ABOUT THIS EXERCISE
Your task is to print all of the data below exactly, with no pictures included.

EXERCISE MATERIAL
━━━━━━
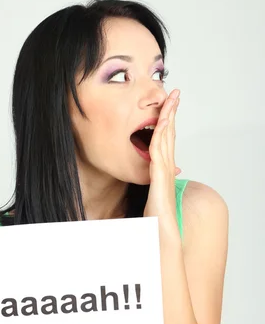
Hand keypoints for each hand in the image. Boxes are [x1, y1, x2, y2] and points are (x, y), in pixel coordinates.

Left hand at [143, 89, 180, 231]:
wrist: (162, 228)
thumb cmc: (155, 215)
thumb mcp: (150, 194)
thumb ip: (150, 184)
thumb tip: (149, 179)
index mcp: (164, 168)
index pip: (167, 140)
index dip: (168, 121)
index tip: (170, 106)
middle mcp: (166, 166)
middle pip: (170, 133)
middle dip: (172, 113)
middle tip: (175, 94)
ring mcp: (164, 169)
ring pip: (166, 138)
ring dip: (168, 118)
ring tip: (171, 100)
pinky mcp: (159, 174)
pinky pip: (159, 150)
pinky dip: (161, 135)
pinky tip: (161, 122)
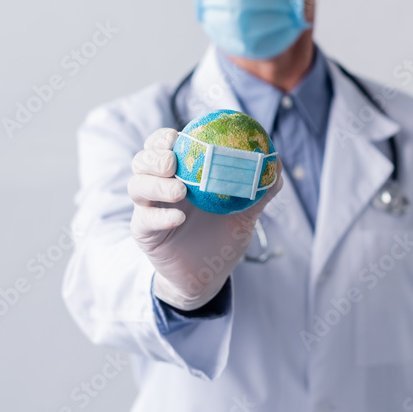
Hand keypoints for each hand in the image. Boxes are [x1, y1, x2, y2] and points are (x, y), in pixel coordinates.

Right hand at [128, 127, 283, 310]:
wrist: (209, 276)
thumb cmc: (223, 237)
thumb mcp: (245, 213)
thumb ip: (259, 189)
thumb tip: (276, 161)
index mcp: (180, 174)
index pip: (162, 146)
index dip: (164, 137)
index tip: (178, 135)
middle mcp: (159, 187)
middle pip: (142, 160)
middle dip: (153, 156)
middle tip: (172, 162)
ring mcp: (148, 209)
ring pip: (136, 186)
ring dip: (156, 185)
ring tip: (180, 191)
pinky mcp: (144, 233)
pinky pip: (144, 219)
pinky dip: (159, 216)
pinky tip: (179, 218)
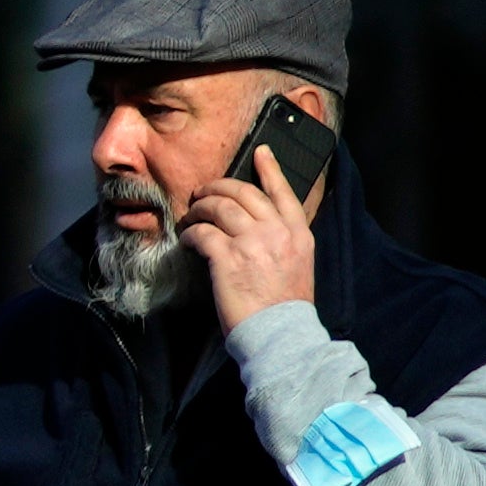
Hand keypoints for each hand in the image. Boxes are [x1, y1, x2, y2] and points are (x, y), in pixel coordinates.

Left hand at [186, 146, 319, 326]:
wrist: (280, 333)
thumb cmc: (285, 305)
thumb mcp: (298, 264)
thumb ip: (284, 240)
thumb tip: (260, 226)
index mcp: (298, 233)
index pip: (283, 192)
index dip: (270, 168)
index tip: (260, 152)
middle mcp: (277, 232)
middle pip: (243, 192)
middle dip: (218, 187)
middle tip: (202, 192)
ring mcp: (252, 243)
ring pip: (219, 207)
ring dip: (199, 209)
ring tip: (190, 217)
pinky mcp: (228, 258)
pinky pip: (202, 233)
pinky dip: (190, 234)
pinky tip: (187, 240)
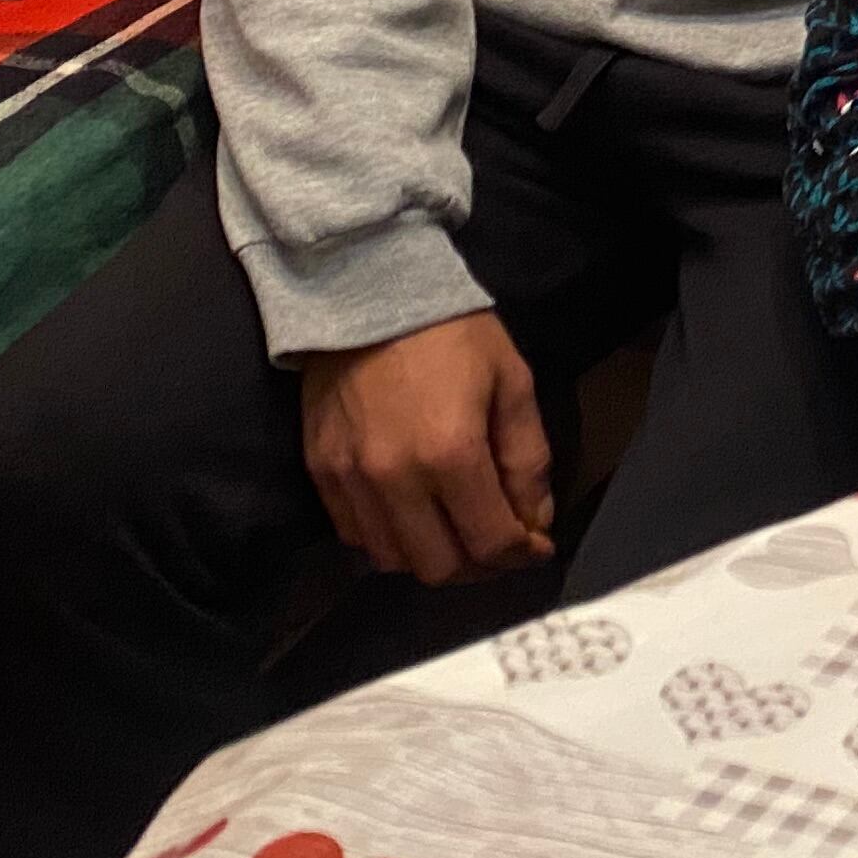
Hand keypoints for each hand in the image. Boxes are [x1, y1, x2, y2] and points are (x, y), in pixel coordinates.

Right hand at [297, 311, 552, 586]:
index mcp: (451, 454)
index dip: (522, 554)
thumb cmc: (454, 333)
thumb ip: (528, 460)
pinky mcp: (320, 471)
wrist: (369, 290)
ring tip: (455, 531)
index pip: (490, 541)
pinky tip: (411, 514)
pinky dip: (388, 539)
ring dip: (431, 556)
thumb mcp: (513, 383)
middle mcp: (394, 478)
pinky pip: (354, 535)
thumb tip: (534, 522)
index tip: (536, 546)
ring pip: (393, 561)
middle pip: (439, 567)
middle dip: (480, 565)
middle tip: (498, 542)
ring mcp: (349, 479)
━━━━━━
EXERCISE ANSWER
Hand keypoints for each hand in the image. Boxes are [x1, y1, x2, y2] and points are (x, y), in pixel coordinates.

Left hand at [143, 89, 180, 231]:
wrist: (162, 228)
thumb cmc: (155, 215)
thumb mcp: (150, 194)
thumb ip: (150, 184)
thumb tip: (149, 179)
index mcp: (164, 168)
index pip: (167, 140)
index dip: (168, 121)
index tip: (170, 106)
middle mcp: (166, 166)
middle pip: (170, 133)
middle dip: (172, 113)
middle tip: (175, 94)
ring mcp: (164, 169)
ring pip: (166, 138)
ring dip: (168, 118)
ring tip: (171, 100)
pinky mcp: (159, 174)
pinky pip: (159, 150)
pinky dip: (161, 135)
pinky tip: (161, 122)
Hand keypoints for each hand in the image. Boxes are [x1, y1, x2, y2] and points are (x, y), in pixel coordinates.

Right hand at [128, 127, 283, 310]:
wrist: (209, 276)
thumb cmc: (223, 237)
thumb mcp: (245, 213)
thumb ip: (259, 189)
thumb tip: (276, 161)
index mcp: (180, 174)
index pip: (162, 146)
index dip: (164, 137)
index tip: (178, 135)
middle mcp: (159, 187)
middle pip: (142, 160)
middle dip: (153, 156)
middle tip: (172, 162)
ring mcp: (148, 209)
ring pip: (136, 186)
ring dip: (156, 185)
ring tip: (180, 191)
pinky mcp: (144, 233)
pinky pip: (144, 219)
pinky dip: (159, 216)
pinky tip: (179, 218)
Hand keypoints for each hand in the image. Boxes are [x1, y1, x2, y2] and points are (x, y), in pixel coordinates.

Left hand at [186, 146, 319, 326]:
wrist: (280, 333)
thumb cmc: (285, 305)
thumb mcp: (298, 264)
thumb ip: (284, 240)
thumb tip: (260, 226)
index mcp: (298, 233)
index pip: (283, 192)
index dip: (270, 168)
index tip: (260, 152)
middle mcp: (277, 232)
middle pip: (243, 192)
middle dip: (218, 187)
middle tip: (202, 192)
ring mcp: (252, 243)
ring pip: (219, 207)
ring dip: (199, 209)
ring tip: (190, 217)
pinky mcp: (228, 258)
pinky pip: (202, 233)
pinky dip: (190, 234)
pinky tip: (187, 240)
Hand keypoints for each hand in the image. Boxes are [x1, y1, x2, y2] and points are (x, y), in pixel coordinates.

Right hand at [297, 311, 552, 586]:
index mcp: (451, 454)
index dip: (522, 554)
thumb cmc: (454, 333)
thumb ip: (528, 460)
pinky mcp: (320, 471)
wrist: (369, 290)
ring tip: (455, 531)
index pip: (490, 541)
pinky tip: (411, 514)
pinky dip: (388, 539)
ring dip: (431, 556)
thumb mcp: (513, 383)
middle mcp: (394, 478)
pinky pip: (354, 535)
thumb tip: (534, 522)
index tip: (536, 546)
ring pip: (393, 561)
middle pip: (439, 567)
middle dip: (480, 565)
middle tip: (498, 542)
ring mcp: (349, 479)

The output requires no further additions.